Her granddaughter’s words told me that her tears were a recognition that she could have chosen to see her grandmother more frequently if she had rearranged her priorities. She was sorry she hadn’t put seeing her grandmother higher on her list of things to do. She was learning a life lesson that we can’t always assume that grandma will always be there when we want to go to see her.
So when you see someone in tears and your first response is to say something that will make them feel better and help them stop crying, the first thing you want to do is to stop yourself. Stop yourself from thinking you know why this person is crying because you may have no clue why they are crying. Stop yourself from thinking your job is to make them stop crying. Stop yourself from thinking you need to fix this and make it all better. Enter into the space where the tears are being shed. Allow time for the tears to flow and then for the words to flow that will come after the tears cease. Then you will know why that person is crying. Allow them time to express their regrets and their guilt and their anger at themselves and then help them to see that they didn’t only make some mistakes, they also had a wonderful relationship with this person. They were blessed by this person and they were a blessing to this person so their regrets can be tempered by joy as well as sorrow.
I want to end this post by saying that I recently attended a workshop on the subject of confidentiality and I have come to the conclusion I should be careful in sharing stories of patients that I meet.

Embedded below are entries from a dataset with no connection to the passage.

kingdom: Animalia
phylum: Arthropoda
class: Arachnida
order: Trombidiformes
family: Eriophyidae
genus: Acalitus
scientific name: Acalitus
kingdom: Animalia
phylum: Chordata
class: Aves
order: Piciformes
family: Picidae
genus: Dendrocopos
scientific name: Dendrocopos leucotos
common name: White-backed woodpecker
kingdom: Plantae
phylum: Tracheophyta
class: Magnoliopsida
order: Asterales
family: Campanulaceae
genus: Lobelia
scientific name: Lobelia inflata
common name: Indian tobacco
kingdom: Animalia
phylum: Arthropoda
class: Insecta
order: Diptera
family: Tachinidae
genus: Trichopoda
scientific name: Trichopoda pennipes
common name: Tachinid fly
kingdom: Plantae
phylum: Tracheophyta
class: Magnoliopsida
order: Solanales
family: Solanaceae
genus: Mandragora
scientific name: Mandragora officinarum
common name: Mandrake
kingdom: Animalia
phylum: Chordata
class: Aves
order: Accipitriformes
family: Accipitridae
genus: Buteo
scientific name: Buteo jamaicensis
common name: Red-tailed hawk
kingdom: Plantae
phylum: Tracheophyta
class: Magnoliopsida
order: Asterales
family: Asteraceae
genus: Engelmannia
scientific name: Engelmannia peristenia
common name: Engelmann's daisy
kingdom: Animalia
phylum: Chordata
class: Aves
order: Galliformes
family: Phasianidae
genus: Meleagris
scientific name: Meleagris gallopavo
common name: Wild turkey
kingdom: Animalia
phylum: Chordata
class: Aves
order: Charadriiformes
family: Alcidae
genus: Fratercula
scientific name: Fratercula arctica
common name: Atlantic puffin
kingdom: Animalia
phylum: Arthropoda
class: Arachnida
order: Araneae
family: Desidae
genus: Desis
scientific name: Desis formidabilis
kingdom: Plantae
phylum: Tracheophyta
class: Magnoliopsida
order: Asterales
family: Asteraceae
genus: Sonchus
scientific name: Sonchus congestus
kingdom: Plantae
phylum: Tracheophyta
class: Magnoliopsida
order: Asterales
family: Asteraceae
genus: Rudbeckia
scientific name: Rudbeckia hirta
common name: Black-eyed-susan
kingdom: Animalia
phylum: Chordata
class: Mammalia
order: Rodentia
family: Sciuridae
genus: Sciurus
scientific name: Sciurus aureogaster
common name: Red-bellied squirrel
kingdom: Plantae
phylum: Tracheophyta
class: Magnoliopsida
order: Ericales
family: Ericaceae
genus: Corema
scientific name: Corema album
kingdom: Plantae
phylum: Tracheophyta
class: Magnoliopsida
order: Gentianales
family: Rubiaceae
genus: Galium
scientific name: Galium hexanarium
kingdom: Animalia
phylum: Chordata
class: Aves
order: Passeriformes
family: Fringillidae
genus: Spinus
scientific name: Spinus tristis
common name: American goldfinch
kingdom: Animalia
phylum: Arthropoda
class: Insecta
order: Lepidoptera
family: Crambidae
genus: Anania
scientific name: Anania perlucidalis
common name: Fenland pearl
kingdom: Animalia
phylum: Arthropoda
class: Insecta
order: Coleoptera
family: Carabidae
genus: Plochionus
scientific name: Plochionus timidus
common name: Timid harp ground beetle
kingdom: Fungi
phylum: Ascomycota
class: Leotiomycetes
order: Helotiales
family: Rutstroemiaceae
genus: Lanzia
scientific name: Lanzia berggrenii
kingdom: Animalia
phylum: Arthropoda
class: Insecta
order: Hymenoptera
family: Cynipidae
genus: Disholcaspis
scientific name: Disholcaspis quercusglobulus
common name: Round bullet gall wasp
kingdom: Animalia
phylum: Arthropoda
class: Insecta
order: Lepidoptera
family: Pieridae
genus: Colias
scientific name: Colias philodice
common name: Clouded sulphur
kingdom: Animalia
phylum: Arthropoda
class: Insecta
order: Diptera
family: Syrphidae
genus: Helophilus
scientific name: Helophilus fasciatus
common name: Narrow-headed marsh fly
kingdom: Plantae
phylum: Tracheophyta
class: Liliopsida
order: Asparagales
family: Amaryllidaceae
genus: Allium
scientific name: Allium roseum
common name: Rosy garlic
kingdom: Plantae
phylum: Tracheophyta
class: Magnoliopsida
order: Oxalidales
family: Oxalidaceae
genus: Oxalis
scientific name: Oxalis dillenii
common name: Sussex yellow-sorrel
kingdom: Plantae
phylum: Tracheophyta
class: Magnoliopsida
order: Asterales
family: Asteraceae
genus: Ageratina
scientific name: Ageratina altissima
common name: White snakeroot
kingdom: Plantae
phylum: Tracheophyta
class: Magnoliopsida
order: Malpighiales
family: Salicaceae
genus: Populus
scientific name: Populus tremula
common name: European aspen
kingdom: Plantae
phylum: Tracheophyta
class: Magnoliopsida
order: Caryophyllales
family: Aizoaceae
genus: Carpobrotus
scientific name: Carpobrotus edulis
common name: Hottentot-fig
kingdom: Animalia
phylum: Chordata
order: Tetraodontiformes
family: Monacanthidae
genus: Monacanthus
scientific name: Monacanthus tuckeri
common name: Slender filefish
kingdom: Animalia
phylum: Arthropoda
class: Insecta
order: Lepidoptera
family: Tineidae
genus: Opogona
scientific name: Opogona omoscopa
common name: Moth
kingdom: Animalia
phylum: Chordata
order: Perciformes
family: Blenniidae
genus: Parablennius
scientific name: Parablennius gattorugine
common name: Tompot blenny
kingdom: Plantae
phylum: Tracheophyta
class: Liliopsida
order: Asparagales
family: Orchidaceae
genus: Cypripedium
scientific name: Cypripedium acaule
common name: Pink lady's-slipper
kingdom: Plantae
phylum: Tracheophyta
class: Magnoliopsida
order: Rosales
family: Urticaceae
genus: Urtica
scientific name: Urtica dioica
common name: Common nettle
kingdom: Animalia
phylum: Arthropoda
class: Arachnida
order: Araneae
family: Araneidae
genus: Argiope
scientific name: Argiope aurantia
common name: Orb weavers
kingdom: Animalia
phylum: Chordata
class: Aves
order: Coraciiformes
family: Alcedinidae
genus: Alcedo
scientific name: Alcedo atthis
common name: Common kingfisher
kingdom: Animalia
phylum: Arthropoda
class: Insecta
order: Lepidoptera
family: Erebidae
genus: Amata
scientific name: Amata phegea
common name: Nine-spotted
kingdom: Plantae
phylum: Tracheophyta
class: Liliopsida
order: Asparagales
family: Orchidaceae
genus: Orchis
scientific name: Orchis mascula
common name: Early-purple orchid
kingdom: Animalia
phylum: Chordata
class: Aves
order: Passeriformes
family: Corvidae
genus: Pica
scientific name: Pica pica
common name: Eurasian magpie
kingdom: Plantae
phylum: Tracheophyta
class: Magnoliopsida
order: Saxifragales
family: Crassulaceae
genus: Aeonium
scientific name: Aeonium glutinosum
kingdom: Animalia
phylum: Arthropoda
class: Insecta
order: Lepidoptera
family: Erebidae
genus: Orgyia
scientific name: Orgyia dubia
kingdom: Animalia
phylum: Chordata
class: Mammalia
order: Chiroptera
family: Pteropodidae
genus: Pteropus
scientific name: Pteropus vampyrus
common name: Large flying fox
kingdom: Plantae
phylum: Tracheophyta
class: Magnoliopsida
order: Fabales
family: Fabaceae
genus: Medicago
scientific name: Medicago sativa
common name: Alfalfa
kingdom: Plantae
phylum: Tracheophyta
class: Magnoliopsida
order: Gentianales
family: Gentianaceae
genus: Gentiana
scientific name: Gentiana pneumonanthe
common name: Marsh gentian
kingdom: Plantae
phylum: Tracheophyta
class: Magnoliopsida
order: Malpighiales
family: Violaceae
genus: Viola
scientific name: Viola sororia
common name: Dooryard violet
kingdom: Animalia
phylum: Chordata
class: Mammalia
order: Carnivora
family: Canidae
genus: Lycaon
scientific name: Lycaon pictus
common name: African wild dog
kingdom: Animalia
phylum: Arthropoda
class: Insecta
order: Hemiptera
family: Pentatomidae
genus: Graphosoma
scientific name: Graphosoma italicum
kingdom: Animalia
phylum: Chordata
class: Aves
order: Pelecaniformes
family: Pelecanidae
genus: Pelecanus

Even though I haven’t revealed names there is still the possibility that someone might be able to figure out whom I’m talking about. Therefore I am going to stop sharing stories in the interest of protecting people’s privacy. I may share some thoughts on occasion when confidentiality is not an issue. If you, my readers, have some ideas please let me know of how we might proceed. If you have questions about life that you are pondering that we might ponder together I would be happy to respond to those so let’s see where you want to go from here. In the meantime thank you for reading my blogs. I hope you gained some helpful things from reading them.